Donna wiped a shaking hand across her forehead. ‘Show her the books Dolly.’
Dolly got up. Going to her large handbag, she removed the books and placed them in front of Carol.
Carol stared down through tear-filled eyes at the faces of the children. She shuddered.
‘This still doesn’t mean my Davey’s involved . . .’
Dolly said quietly, ‘Paddy and Davey turned up here to collect some boxes. I secretly took these out of the boxes before they arrived. Your Davey’s involved, all right. They all are. Scum, the whole lot of them.’
Carol looked down at the books once more. Leaning over the table, Donna turned the pages.
Carol stared at the children arrayed before her, saw the blank faces, the small bodies opened up to the camera, saw the huge hands of faceless men touching them, abusing them . . . and felt the bile rise inside her. All along, she had dreaded something like this. It had always been lurking in the back of her mind.

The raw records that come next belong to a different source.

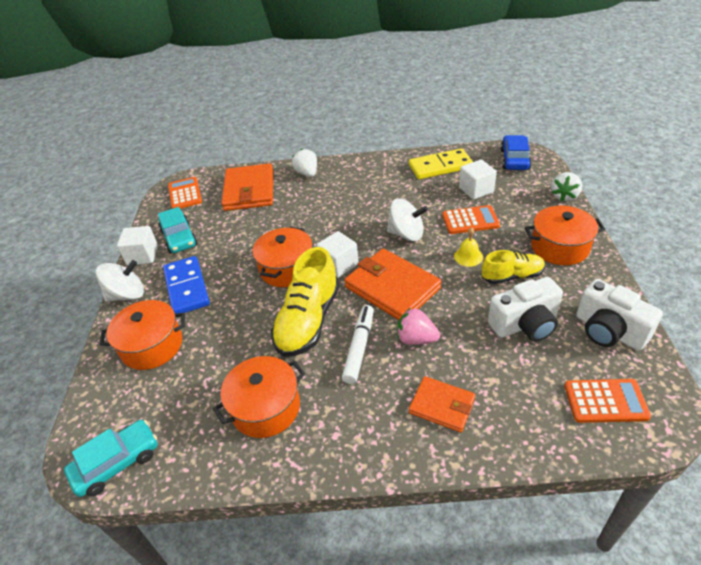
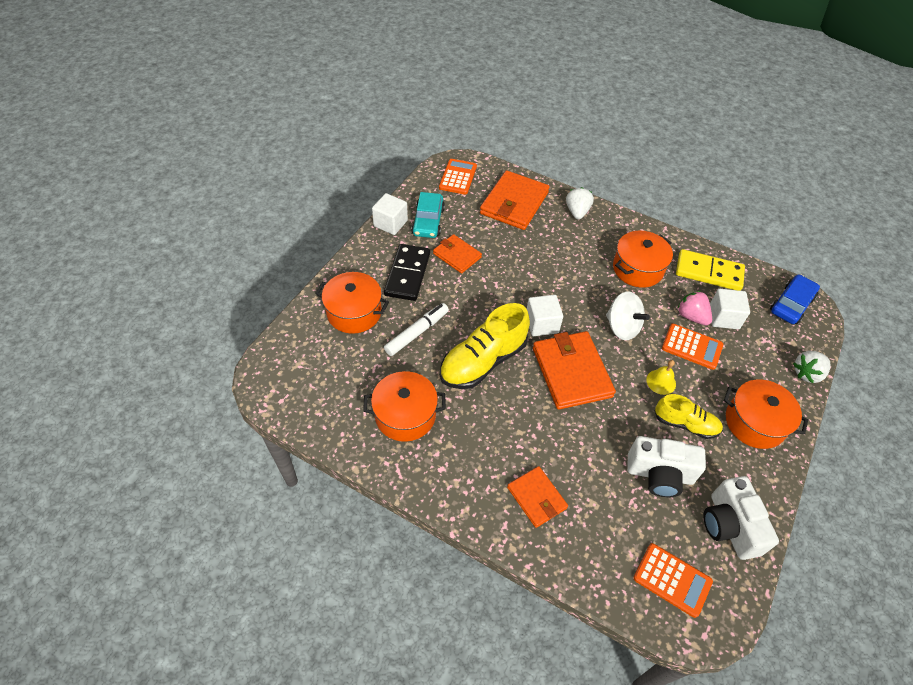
camera: 25 degrees right, 10 degrees up
(117, 463) = (283, 393): turquoise car -> none
(127, 295) = (360, 255): white spinning top -> none
(187, 287) = (407, 274): blue domino -> black domino
(224, 251) = (457, 255): none -> orange wallet
(287, 269) = (496, 302): orange pot -> orange pot (637, 269)
(359, 347) = (507, 409): white marker -> white marker (417, 333)
(416, 339) = (558, 430): pink strawberry -> pink strawberry (691, 316)

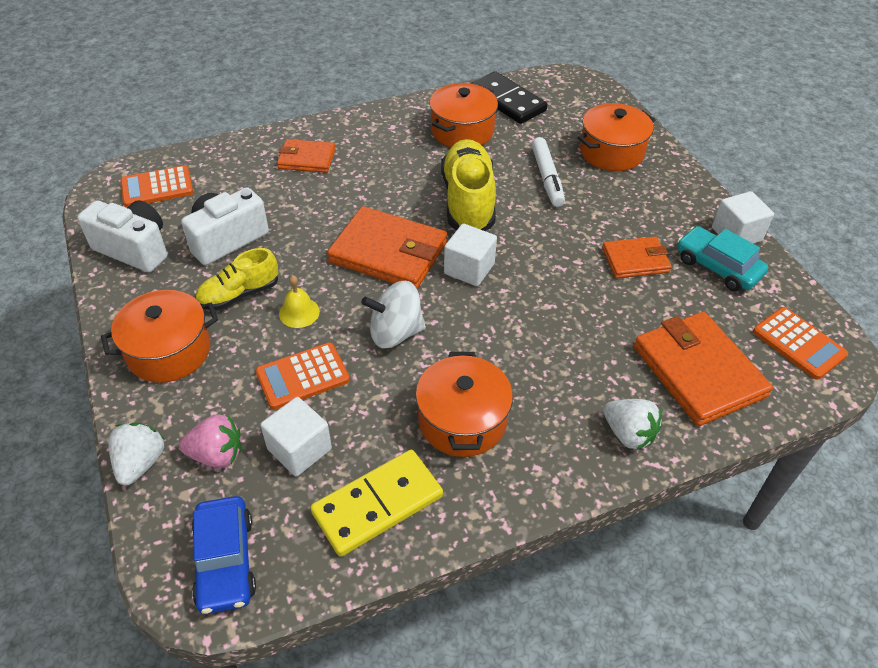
camera: 130 degrees right, 5 degrees down
(407, 274) = (636, 208): black domino -> black domino (507, 101)
(691, 316) = (337, 414): pink strawberry -> pink strawberry (217, 454)

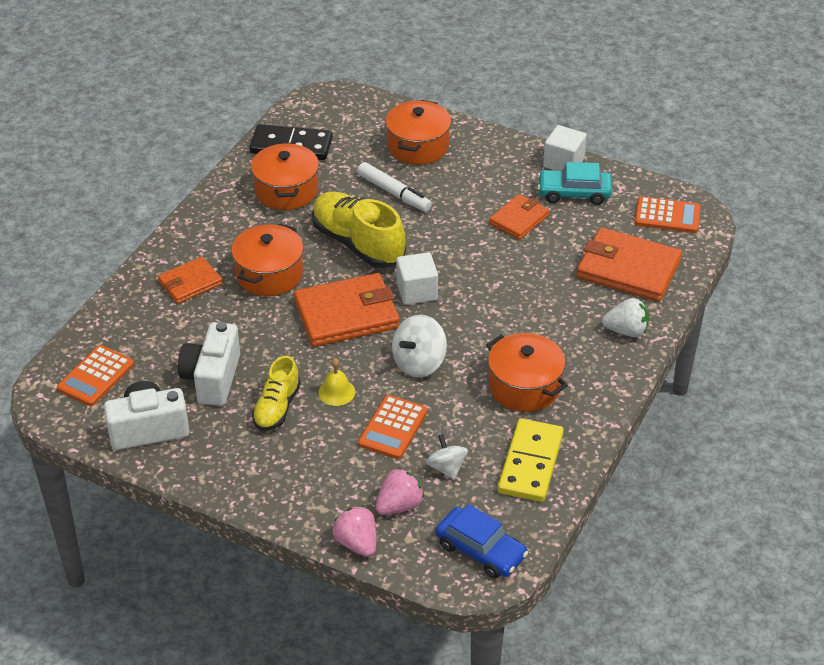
camera: 40 degrees left, 5 degrees down
(141, 463) = (357, 543): white strawberry -> pink strawberry
(169, 351) = (279, 473): orange pot -> orange pot (269, 274)
(299, 449) = (447, 468): white cube -> white spinning top

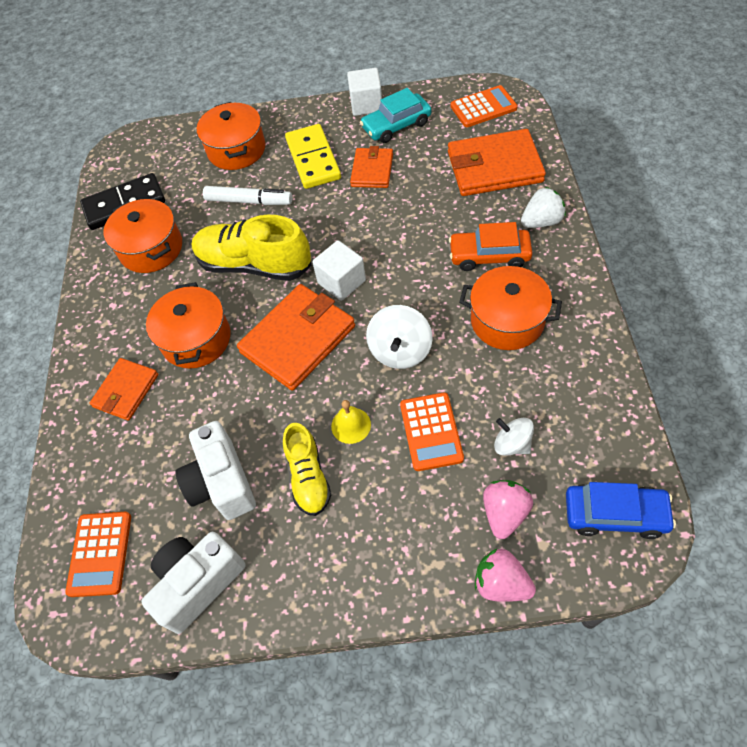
camera: 25 degrees left, 15 degrees up
(530, 463) = (577, 393): yellow domino -> yellow domino (313, 159)
(556, 333) = (489, 255): none -> orange car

Georgio Brunos was capable of anything. Once he had talked about Thailand while visiting her house, had described to Davey how the women could be used. She had been in her kitchen listening. Unable to stop listening to the things Georgio was saying, was describing. She could still hear Davey’s excited voice, egging him on for more details, more stories. And she could hear Georgio’s voice, getting louder as he described the brothels, the bar girls, the absolute abuse possible in a country where willing bodies were cheap.
She had gone to bed, half-ashamed at eavesdropping, half-ashamed at not saying anything. When Davey had gone out there to look at the proposed hotel sites with Georgio, she had known exactly what was on the agenda. But she hadn’t said anything, because if she had voiced an opinion, she would have had to admit it was true, and that was the last thing she wanted. Once she admitted that, Davey and she would be over. Her marriage would be over. It was over now, she realised. It had been over from the moment she had walked into this house.
‘Do you know something, Donna? Inside, I knew about all this. I even knew when I was driving over here, only I didn’t admit it openly. It was more a subconscious thought. But there all the same. I just couldn’t admit to myself that Davey was involved in it. Oh, Georgio being involved don’t surprise me. He always was a slag. Always. He even tried it on with me when I was pregnant with Jamie. Said pregnant women turned him on.’